→ Required action 1
List every Earth-Moon distance given in Earth radii in the lunar magnetism article.
→ Required action 2
Reproduce the part of the lunar magnetism article from "What gave the" to "the outer core." word for word.

→ Extract provided
##########

What gave the Moon its magnetized rocks Ð tidal interactions with the Earth or the formation of large impact basins, or perhaps both processes played a role? Image: NASA.

How the Moon got its magnetized rocks has long been a mystery since Apollo astronauts walked the lunar surface – its internal core is too small to support the same type of dynamo that powers the Earth's magnetic field, a process that involves heat from our planet's inner core driving complex fluid motions in the molten iron of the outer core.

"The whole lunar surface possesses magnetic anomalies, but with large variations in amplitude it is difficult to tell the whole story of the way the surface acquired its present magnetic anomalies," explains Michael Le Bars of Aix-Marseille University and lead author of one of the papers. "In order to create a large magnetic anomaly, you need to make a dynamo in its core, and in order to record it, you must melt the crust, at least locally. What we see today is the superimposition of lots of events, with the locally recorded magnetic field coming from the last time the crust was locally melted, provided that it has not been perturbed by a subsequent event."

Le Bars and colleagues favour an impact model for the generation of intermittent, localised magnetism. In this scenario, impact-induced changes to the Moon's rotation rate lead to a knock-on effect of distortions in the Moon's interior that temporarily power the dynamo.

"We show in our paper that an impact driven dynamo would persist for about 10,000 years after each large [basin-forming] impact, which would allow the upper one kilometre of the crust in the impact basin to acquire a magnetization," he says.

Support for this model comes from the observation that six large impact basins older than four billion years in age possess magnetic anomalies, and from computer simulations that show that high volumes of melted rock are generated in such basin-forming events, which could acquire their observed magnetism as they cool in the presence of a magnetic field.

Meanwhile, Christina Dwyer of the University of California, Santa Cruz and colleagues suggest that the proximity of the Moon to the Earth early in its history provided tidal interactions that set up differential motion across the Moon's core-mantle boundary sufficient to stir up the core to power a permanent magnetic field for at least one billion years.

"The stirring itself happens at the outer boundary of the liquid core and then turbulence causes the energy of that motion to be transmitted through the entirety of the liquid core," she explains. "The maximum Earth-Moon distance that we predict a dynamo is 48 Earth radii [the Moon formed at a distance of around 3 Earth radii, moved rapidly out to 20-30 Earth radii and is now at approximately 60 Earth radii], at which point there is no longer enough power to generate a dynamo."

Dwyer adds that the impact-induced stirring Le Bars et al discuss could combine with the pre-existing stirring her team discusses to make something which is smoothly decaying as the Moon moves away from the Earth, but interrupted with occasional spikes of higher magnetic field during the basin-forming era.

"Both models now pose a great challenge to numerical modellers of dynamos in determining the properties of mechanically driven dynamos," adds Le Bars. "Future works may thus help to discriminate between the two models."

##########

→ Collected material
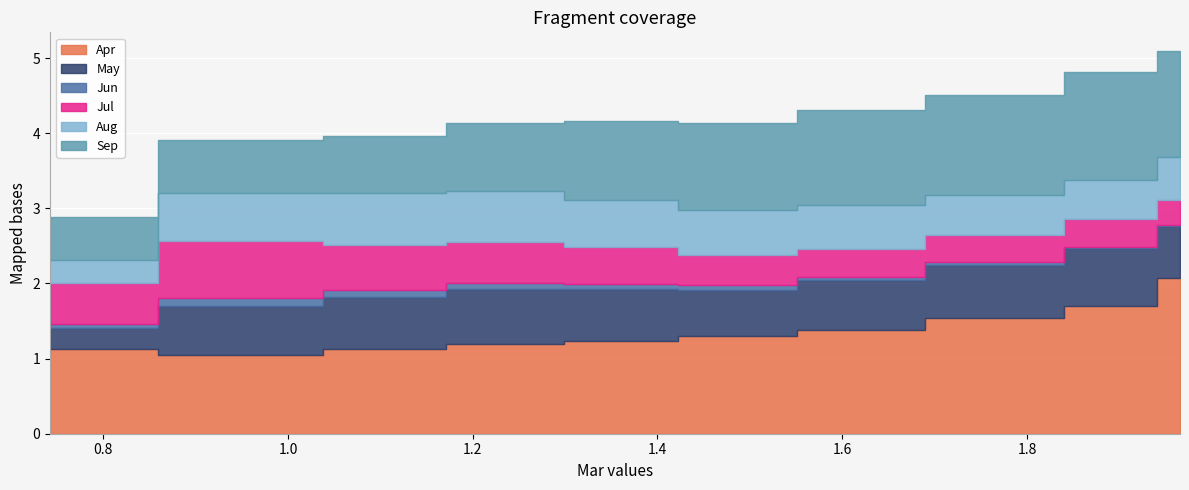

What is the highest value of the Aug series?

0.7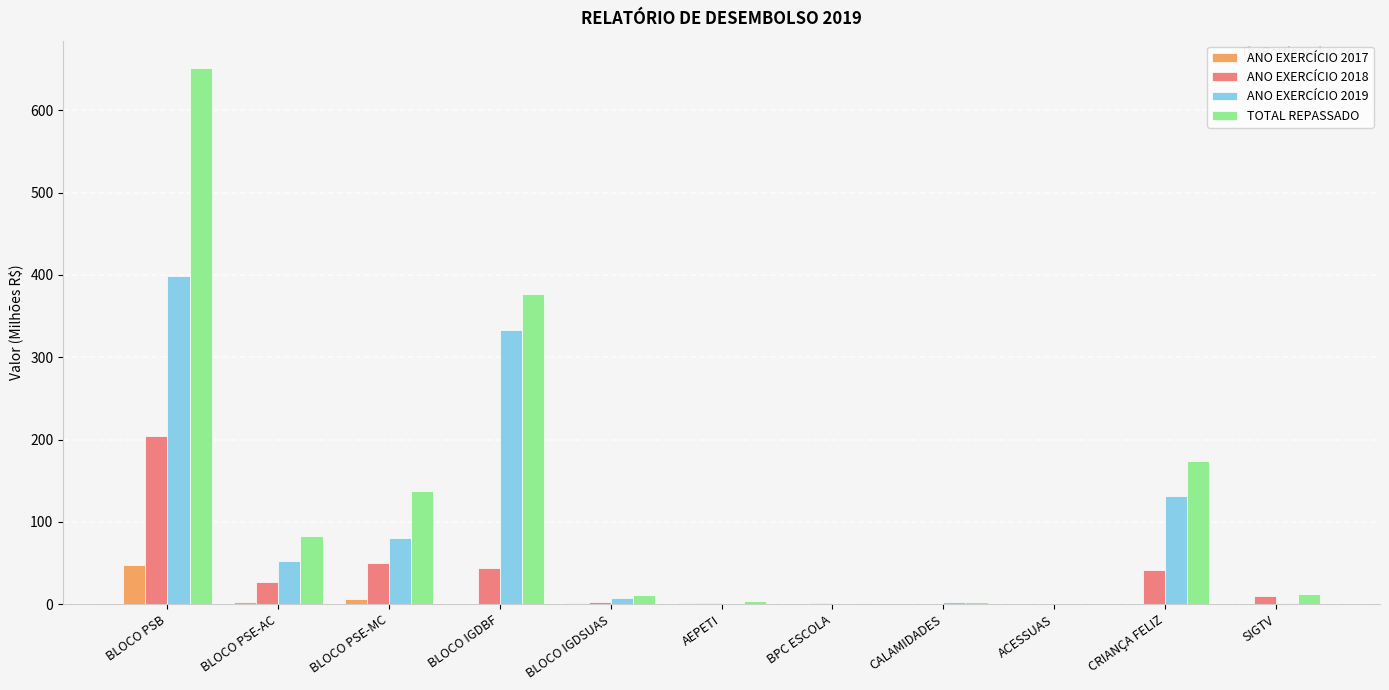

Which series changed the most between BLOCO PSE-MC and CALAMIDADES?

TOTAL REPASSADO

##########

→ Response area 1
48 Earth radii; around 3 Earth radii; 20-30 Earth radii; approximately 60 Earth radii.

→ Response area 2
What gave the Moon its magnetized rocks Ð tidal interactions with the Earth or the formation of large impact basins, or perhaps both processes played a role? Image: NASA.

How the Moon got its magnetized rocks has long been a mystery since Apollo astronauts walked the lunar surface – its internal core is too small to support the same type of dynamo that powers the Earth's magnetic field, a process that involves heat from our planet's inner core driving complex fluid motions in the molten iron of the outer core.